[Opening DATASET RECORDS section]
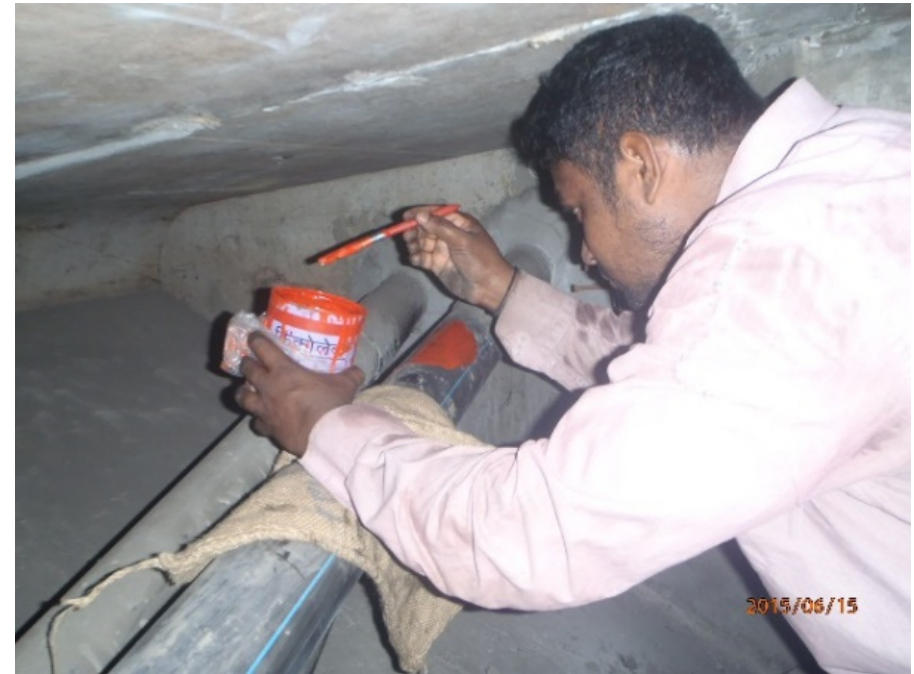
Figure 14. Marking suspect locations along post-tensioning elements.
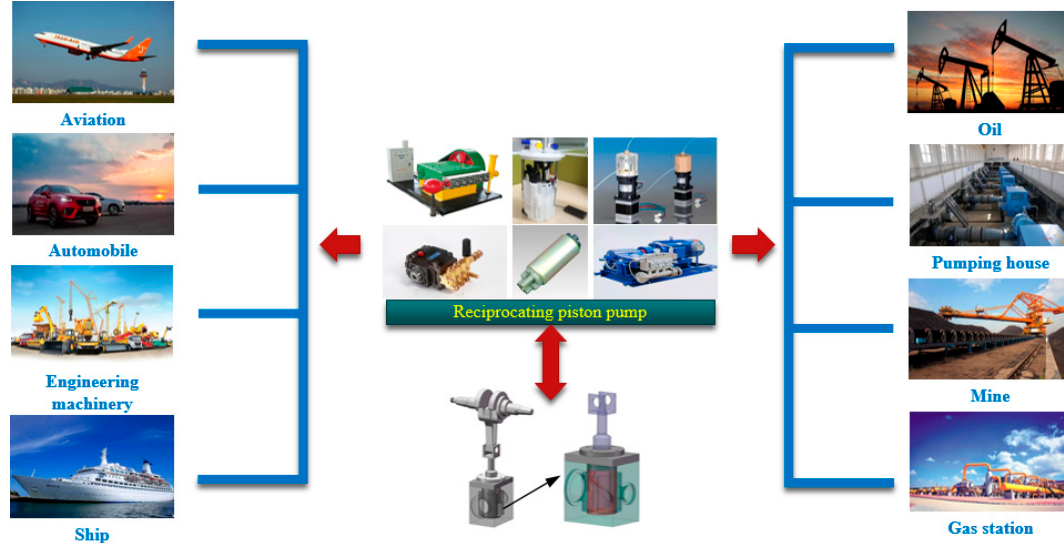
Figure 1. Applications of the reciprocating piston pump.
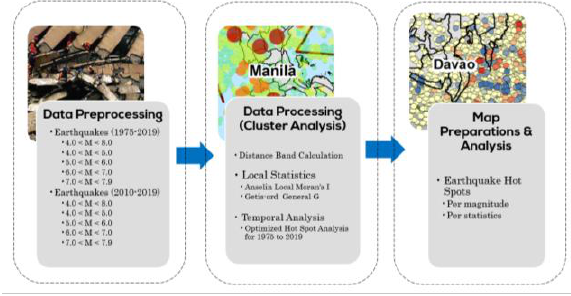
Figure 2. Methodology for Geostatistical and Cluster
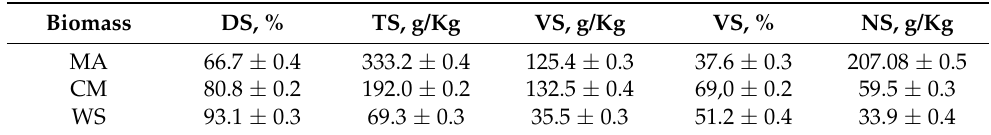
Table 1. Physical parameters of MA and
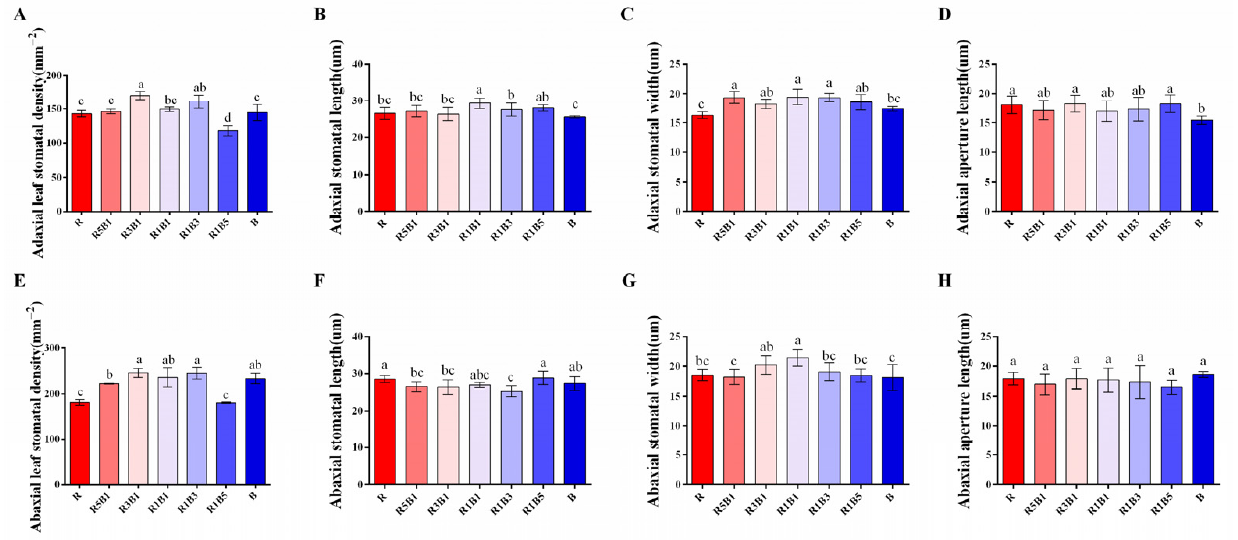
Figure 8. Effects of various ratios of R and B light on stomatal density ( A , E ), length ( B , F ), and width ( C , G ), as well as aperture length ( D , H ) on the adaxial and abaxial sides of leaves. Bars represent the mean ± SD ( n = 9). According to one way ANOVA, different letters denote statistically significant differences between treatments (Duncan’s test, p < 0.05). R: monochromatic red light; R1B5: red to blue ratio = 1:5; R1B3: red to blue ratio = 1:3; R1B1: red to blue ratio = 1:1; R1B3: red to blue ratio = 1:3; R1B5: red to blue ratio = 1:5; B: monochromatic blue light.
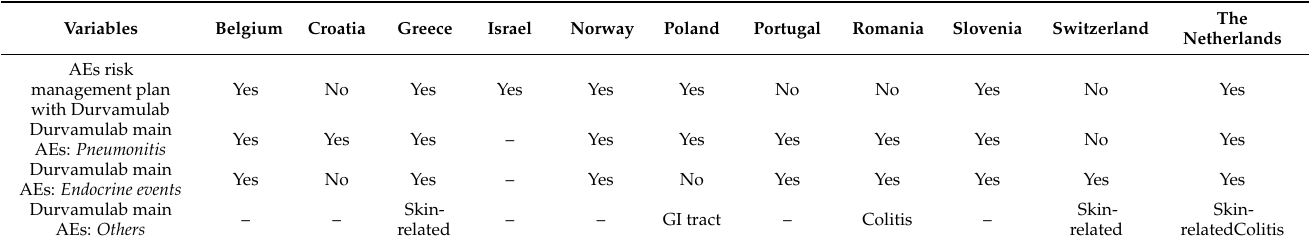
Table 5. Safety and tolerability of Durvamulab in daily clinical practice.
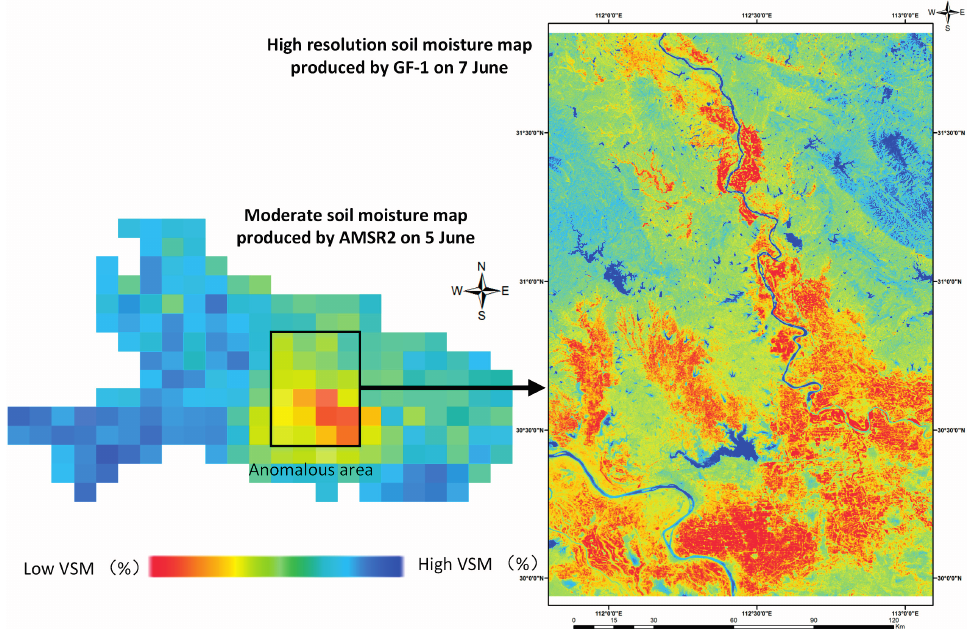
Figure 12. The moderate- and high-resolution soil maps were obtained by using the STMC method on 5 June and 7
[Closing DATASET RECORDS section]
[Opening DATASET RECORDS section]
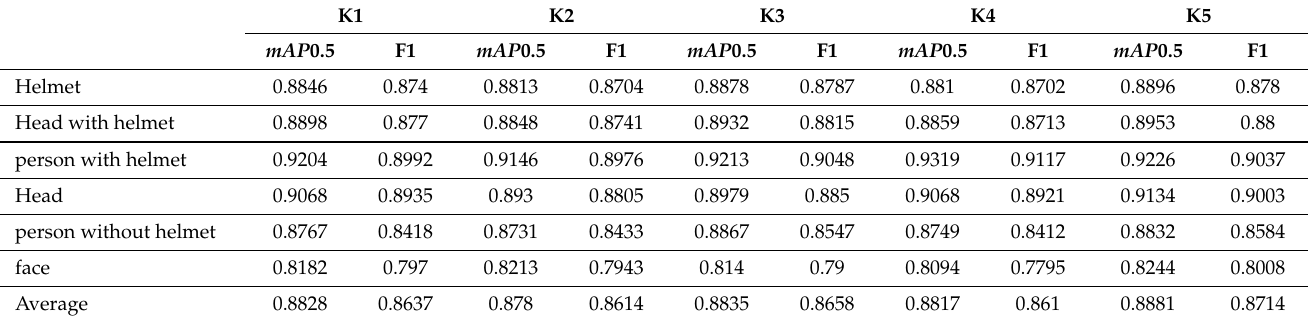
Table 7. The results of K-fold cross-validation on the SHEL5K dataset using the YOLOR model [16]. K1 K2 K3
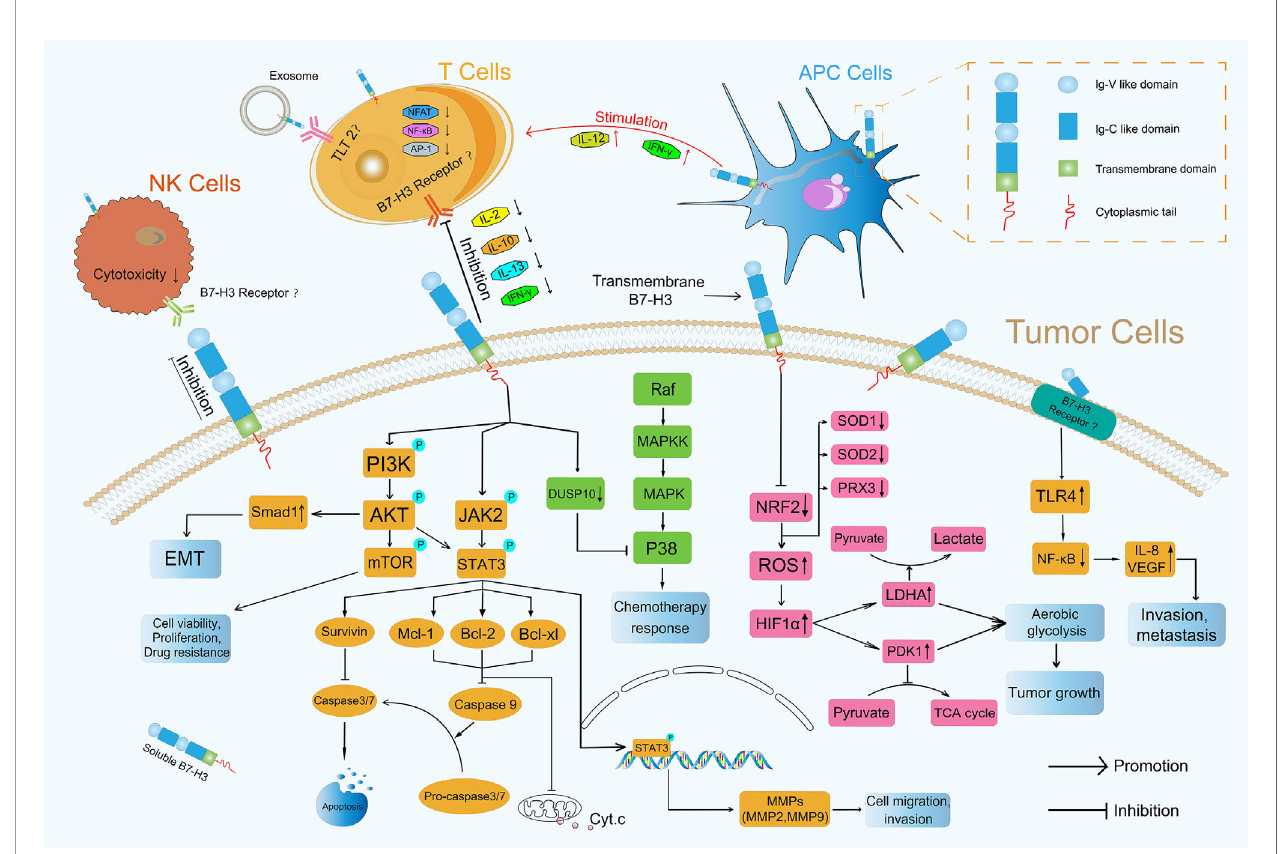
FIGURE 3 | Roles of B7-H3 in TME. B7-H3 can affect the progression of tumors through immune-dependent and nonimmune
[Closing DATASET RECORDS section]
[Opening DATASET RECORDS section]
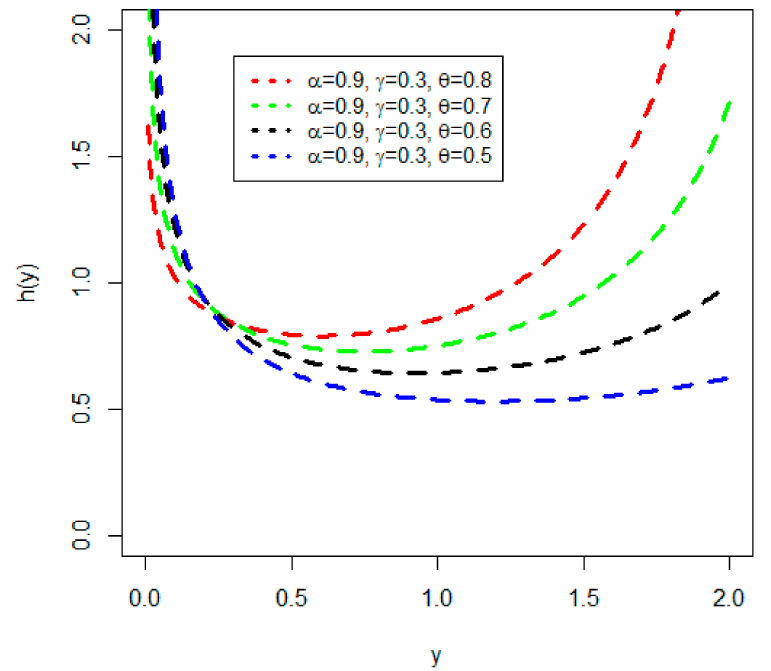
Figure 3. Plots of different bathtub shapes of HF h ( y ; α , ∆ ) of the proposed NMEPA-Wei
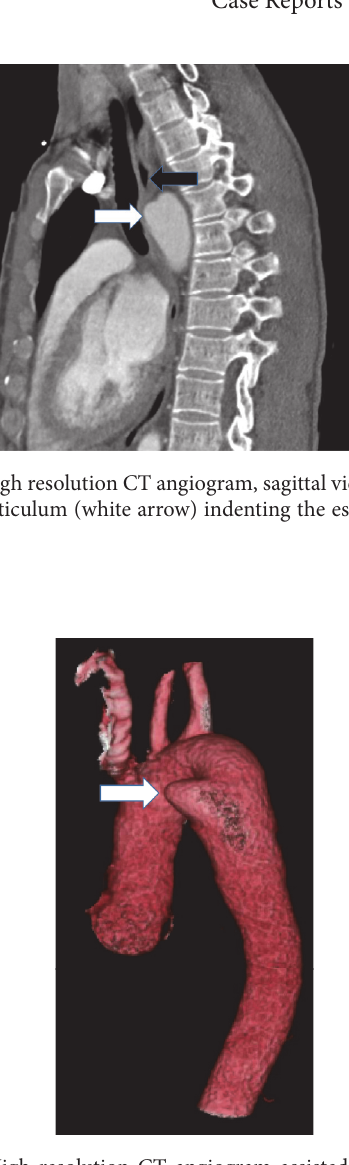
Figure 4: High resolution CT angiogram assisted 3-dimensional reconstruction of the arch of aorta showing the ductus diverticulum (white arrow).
[Closing DATASET RECORDS section]
Write only the number of lines in the entries that contain the word "Table".

3